Chinese Startup's GPGPU Chip Targeted at AI, Data Center Applications
At Hot Chips, Chinese startup Biren has emerged from stealth, detailing a sizable, general-purpose GPU (GPGPU) chip meant for AI training and inference in the data center. The BR100 is composed of two identical compute chiplets, built on TSMC 7nm at 537mm2 each, plus four stacks of HBM2e in a CoWoS package.
\”We were going to build larger chips, therefore we needed to be creative with packaging to create BR100's design economically viable,\” said Biren CEO Lingjie Xu. \”BR100's cost could be measured by better architectural efficiency in terms of performance per watt and performance per square millimeter.\”
The BR100 can achieve 2 POPS of INT8 performance, 1 PFLOPS of BF16, or 256 TFLOPS of FP32. This really is doubled to 512 TFLOPS of 32-bit performance when utilizing Biren's new TF32+ number format. The GPU will also support other 16- and 32-bit formats but not 64-bit (64-bit is not widely used for AI workloads outside of scientific computing).
Using chiplets for that design meant Biren could break the reticle limit but retain yield advantages that include smaller die to lessen cost. Xu said that in contrast to a hypothetical reticle-sized design based on the same GPU architecture, the two-chiplet BR100 achieves 30% more performance (it is 25% larger in compute die area) and 20% better yield.
Another advantage of the chiplet design would be that the same tapeout may be used to make multiple products. Biren also offers the single-chiplet BR104 on its roadmap.
The BR100 will be OCP accelerator module (OAM) format, while the BR104 will come on PCIe cards. Together, 8 × BR100 OAM modules will form \”the most effective GPGPU server on the planet, purpose-built for AI,\” said Xu. The organization can also be working with OEMs and ODMs.
PETAFLOPS-CAPABLE
High-speed serial links between your chiplets offer 896-GB/s bidirectional bandwidth, which allows the two compute tiles to function like one SoC, said Biren CTO Mike Hong.

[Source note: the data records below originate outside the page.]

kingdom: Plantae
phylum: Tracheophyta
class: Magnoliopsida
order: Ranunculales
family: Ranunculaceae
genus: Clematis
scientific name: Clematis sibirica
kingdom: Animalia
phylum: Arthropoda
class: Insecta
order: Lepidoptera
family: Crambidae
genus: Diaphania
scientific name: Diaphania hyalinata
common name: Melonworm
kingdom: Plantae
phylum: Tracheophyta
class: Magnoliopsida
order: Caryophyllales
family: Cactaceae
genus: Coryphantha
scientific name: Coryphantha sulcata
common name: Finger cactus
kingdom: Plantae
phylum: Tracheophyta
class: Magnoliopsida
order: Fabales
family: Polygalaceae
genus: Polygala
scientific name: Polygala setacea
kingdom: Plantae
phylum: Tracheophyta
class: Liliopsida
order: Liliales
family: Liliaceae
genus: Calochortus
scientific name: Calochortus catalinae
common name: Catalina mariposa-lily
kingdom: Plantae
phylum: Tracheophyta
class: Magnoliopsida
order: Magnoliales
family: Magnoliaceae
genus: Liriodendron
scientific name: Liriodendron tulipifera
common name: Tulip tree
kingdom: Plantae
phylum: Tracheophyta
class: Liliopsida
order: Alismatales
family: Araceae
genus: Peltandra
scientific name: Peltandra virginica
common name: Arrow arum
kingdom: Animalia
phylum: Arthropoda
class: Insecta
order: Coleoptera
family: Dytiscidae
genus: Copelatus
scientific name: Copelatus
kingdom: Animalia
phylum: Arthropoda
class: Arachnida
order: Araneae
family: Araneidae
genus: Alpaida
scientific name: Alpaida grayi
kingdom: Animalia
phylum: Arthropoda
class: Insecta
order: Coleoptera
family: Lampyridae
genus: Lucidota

As along with its GPU architecture, Biren has additionally created a dedicated 412-GB/s chip-to-chip (BR100 to BR100) interconnect called BLink, with eight BLink ports per chip. This really is used to connect to other BR100s inside a server node.
Each compute tile has 16 × streaming processor clusters (SPCs), connected with a 2D mesh-like network on chip (NOC). The NOC has multi-tasking capability for alt width=\”640\” height=\”283\”>
Each SPC has 16 execution units (EUs), which may be split into compute units (CUs) of 4, eight, or 16 EUs.
Each EU has 16 × streaming processing cores (V-cores) and something tensor core (T-core). The V-cores are general-purpose SIMT processors with a full-set ISA for general-purpose computing-they handle data preprocessing, handle operations like Batch Norm and ReLU, and manage the T-core. The T-core accelerates matrix multiplication and addition, plus convolution-these operations from the majority of an average deep-learning workload.
Biren has also invented its very own number format, E8M15, so it calls TF32+. This format is meant for AI training; it has the same-sized exponent (same dynamic range) as Nvidia's TF32 format however with five extra bits of mantissa (in other words, it's five bits more precise). What this means is the BF16 multiplier can be reused for TF32+, simplifying the style of the T-core.
Xu said the organization has already submitted results to the next round of MLPerf inference scores, that ought to be accessible within the next couple weeks.